Here lays the problem you may be certified but does the certification hold its weight? Let's say you are certified in Tai chi chuan from them and they think your good enough(I am sure the'll say your perfect for $50) now your teaching students  bad form and unproper knowledge of what is going on and now you are cheating people out of quality training when they think they are getting real teaching. Now if you are ok with that idea well that is your choice however eventually it will leak out. I know you want to be certified and have more programs and personally I think that is fine but there is a correct way of doing it.
Here is an example:
Say a person is  a Tai chi teacher(had a teacher for a good amount of years) and wants to add more programs to offer for his students who are mainly elderly and adults.
His first thought is what direction do I want to take my school and what programs would benefit my Tai chi students.
So let's say he thinks I want to focus more on martial arts for my adult students and more health orient to my elderly students.
So he finds that a first-aid course does not take to long and would be benefical for both. He also decides that he would like to study Ba gua privately for his martial students and focus more on Qigong and mediation for his elderly students. He knows it may take time till he can actually teach his students these forms but when he does it will be correct.

Now this does not mean he can not pursue other areas at the same time in creditable areas such as massage or what have you. Just would have to balance the schedule.

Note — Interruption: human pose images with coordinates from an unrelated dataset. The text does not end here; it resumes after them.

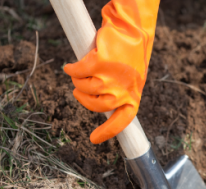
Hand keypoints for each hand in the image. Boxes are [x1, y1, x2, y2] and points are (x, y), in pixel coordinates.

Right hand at [64, 0, 159, 143]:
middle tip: (80, 89)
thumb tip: (103, 107)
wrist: (132, 31)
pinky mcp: (100, 63)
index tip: (94, 140)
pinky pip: (78, 72)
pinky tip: (72, 66)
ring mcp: (112, 79)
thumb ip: (119, 94)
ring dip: (78, 80)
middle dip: (83, 98)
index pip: (121, 123)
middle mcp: (123, 92)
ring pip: (85, 88)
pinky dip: (72, 69)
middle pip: (95, 106)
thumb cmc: (130, 57)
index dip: (107, 133)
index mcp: (133, 98)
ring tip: (82, 71)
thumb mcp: (131, 80)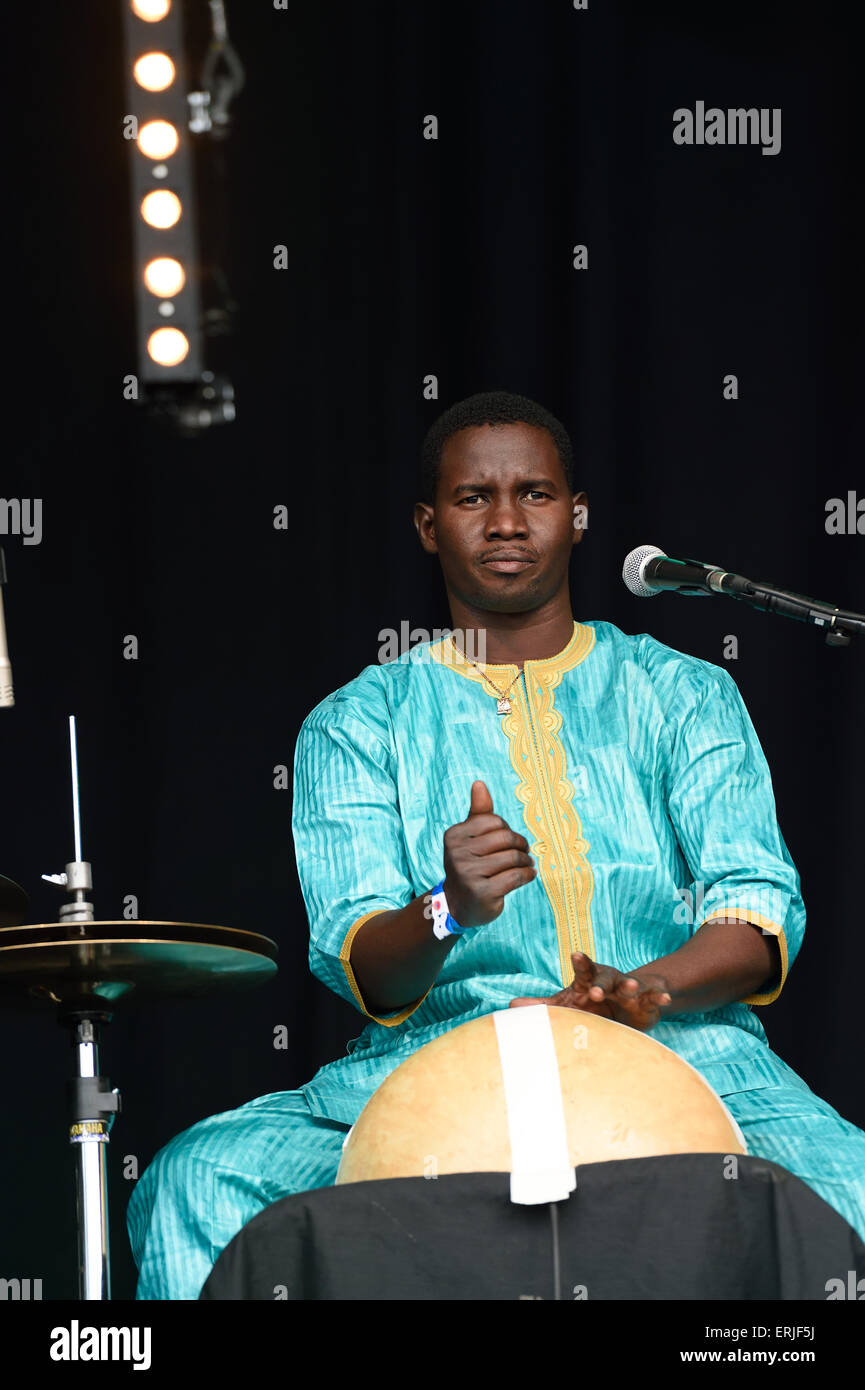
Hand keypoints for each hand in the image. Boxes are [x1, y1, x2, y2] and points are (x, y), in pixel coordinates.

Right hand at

I apologize for such a lengthly post but I would not want someone to be cheated and to me it seems like you have good intent just not the correct method of going about it.


----------



## bigfootsquatch (May 26, 2007)

I dont have a method of going about it. I'm trying to get ideas together.  There aren't any instructors in tai chi close by that I know of. I'm not trying to add a complete tai chi curriculum to the school, since we already do some anyway. I was hoping to find something along the 24 short form or 37 short form level, as most only want health benefits. I am definitely not in the business to scam people though. Have any of you had experience with the AFPA, or have links that discuss it's positive/negative certifications?

If any of you would though, I live in Northeast Louisiana(Bastrop). If any of you know of "good" instructors in the are of any style, then please let me know.


----------



## SifuPhil (May 28, 2007)

Xue Sheng said:


> calling "wave hands like clouds" "wave hands like white puffy clouds" says about enough for me.


LOL!

You forgot "_White Crane Spreads its Wings and Prepares to Fly in Twilight Sky while Clutching a Little Green Fish in his Left Claw and a Couple of Little Twigs for Building his Friend Larry's Nest in his Right_"


----------



## bigfootsquatch (May 31, 2007)

Xue Sheng said:


> I have no thoughts on it and I would like to keep it that way. I will say I am not a big fan of it based on what I read.
> 
> calling "wave hands like clouds" "wave hands like white puffy clouds" says about enough for me.
> 
> ...


 
You got something against puffy clouds?!


----------